GIVEN EXERCISE :: Please present every line of the entries below as a Markdown table with the columns "No." and "Line", numbering the rows and skipping blank lines. Omit the pictures from your table.

Stored entries:
★ ★ ★ ★ ★

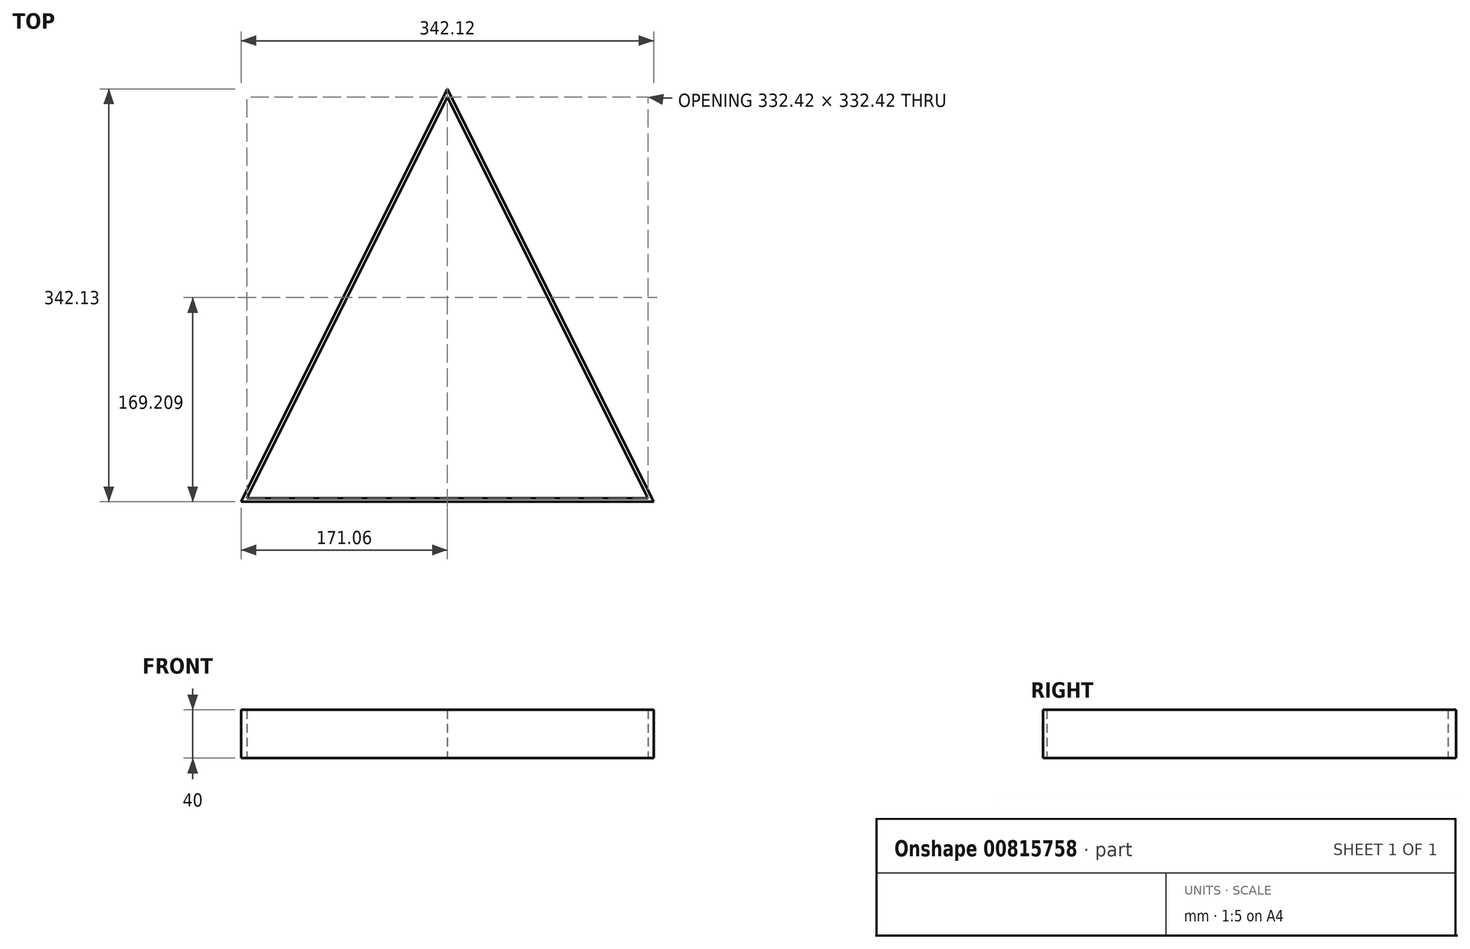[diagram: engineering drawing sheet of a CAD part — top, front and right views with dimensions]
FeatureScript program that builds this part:
annotation { "Feature Type Name" : "Feature", "Feature Type Description" : "" }
export const myFeature = defineFeature(function(context is Context, id is Id, definition is map)
    precondition{}
    {
        {
            var Q0;
            Q0=qCreatedBy(makeId("Top.planeOp"),FACE);
            var sketch = newSketch(context, id + "F0", { "sketchPlane" : qUnion([Q0])});
            skLineSegment(sketch, "E0", {"start": v(0, 0) * mm, "end": v(0, 342.13) * mm, "construction": true});
            skLineSegment(sketch, "E1.bottom", {"start": v(171.06, 0) * mm, "end": v(-171.06, 0) * mm, "construction": true});
            skLineSegment(sketch, "E1.top", {"start": v(171.06, 0) * mm, "end": v(-171.06, 0) * mm});
            skLineSegment(sketch, "E1.left", {"start": v(171.06, 0) * mm, "end": v(171.06, 0) * mm});
            skLineSegment(sketch, "E1.right", {"start": v(-171.06, 0) * mm, "end": v(-171.06, 0) * mm});
            skPoint(sketch, "E1.middle", {"position": v(0, 0) * mm});
            skLineSegment(sketch, "E2", {"start": v(0, 342.13) * mm, "end": v(171.06, 0) * mm});
            skLineSegment(sketch, "E3", {"start": v(-171.06, 0) * mm, "end": v(0, 342.13) * mm});
            skLineSegment(sketch, "E4", {"start": v(0, 335.42) * mm, "end": v(166.2, 3) * mm});
            skLineSegment(sketch, "E5", {"start": v(166.2, 3) * mm, "end": v(-166.2, 3) * mm});
            skLineSegment(sketch, "E6", {"start": v(-166.2, 3) * mm, "end": v(0, 335.42) * mm});
            skSolve(sketch);
        }
        {
            var Q0;
            Q0 = qSketchRegion(id + "F0", true);
            extrude(context, id + "F1", {"entities" : qUnion([Q0]), "depth" : 40 * mm, "offsetDistance" : 25 * mm});
        }
    });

★ ★ ★ ★ ★

RESPONSE TO THE TASK ::
| No. | Line |
|---|---|
| 1 | [diagram: engineering drawing sheet of a CAD part — top, front and right views with dimensions] |
| 2 | FeatureScript program that builds this part: |
| 3 | annotation { "Feature Type Name" : "Feature", "Feature Type Description" : "" } |
| 4 | export const myFeature = defineFeature(function(context is Context, id is Id, definition is map) |
| 5 |     precondition{} |
| 6 |     { |
| 7 |         { |
| 8 |             var Q0; |
| 9 |             Q0=qCreatedBy(makeId("Top.planeOp"),FACE); |
| 10 |             var sketch = newSketch(context, id + "F0", { "sketchPlane" : qUnion([Q0])}); |
| 11 |             skLineSegment(sketch, "E0", {"start": v(0, 0) * mm, "end": v(0, 342.13) * mm, "construction": true}); |
| 12 |             skLineSegment(sketch, "E1.bottom", {"start": v(171.06, 0) * mm, "end": v(-171.06, 0) * mm, "construction": true}); |
| 13 |             skLineSegment(sketch, "E1.top", {"start": v(171.06, 0) * mm, "end": v(-171.06, 0) * mm}); |
| 14 |             skLineSegment(sketch, "E1.left", {"start": v(171.06, 0) * mm, "end": v(171.06, 0) * mm}); |
| 15 |             skLineSegment(sketch, "E1.right", {"start": v(-171.06, 0) * mm, "end": v(-171.06, 0) * mm}); |
| 16 |             skPoint(sketch, "E1.middle", {"position": v(0, 0) * mm}); |
| 17 |             skLineSegment(sketch, "E2", {"start": v(0, 342.13) * mm, "end": v(171.06, 0) * mm}); |
| 18 |             skLineSegment(sketch, "E3", {"start": v(-171.06, 0) * mm, "end": v(0, 342.13) * mm}); |
| 19 |             skLineSegment(sketch, "E4", {"start": v(0, 335.42) * mm, "end": v(166.2, 3) * mm}); |
| 20 |             skLineSegment(sketch, "E5", {"start": v(166.2, 3) * mm, "end": v(-166.2, 3) * mm}); |
| 21 |             skLineSegment(sketch, "E6", {"start": v(-166.2, 3) * mm, "end": v(0, 335.42) * mm}); |
| 22 |             skSolve(sketch); |
| 23 |         } |
| 24 |         { |
| 25 |             var Q0; |
| 26 |             Q0 = qSketchRegion(id + "F0", true); |
| 27 |             extrude(context, id + "F1", {"entities" : qUnion([Q0]), "depth" : 40 * mm, "offsetDistance" : 25 * mm}); |
| 28 |         } |
| 29 |     }); |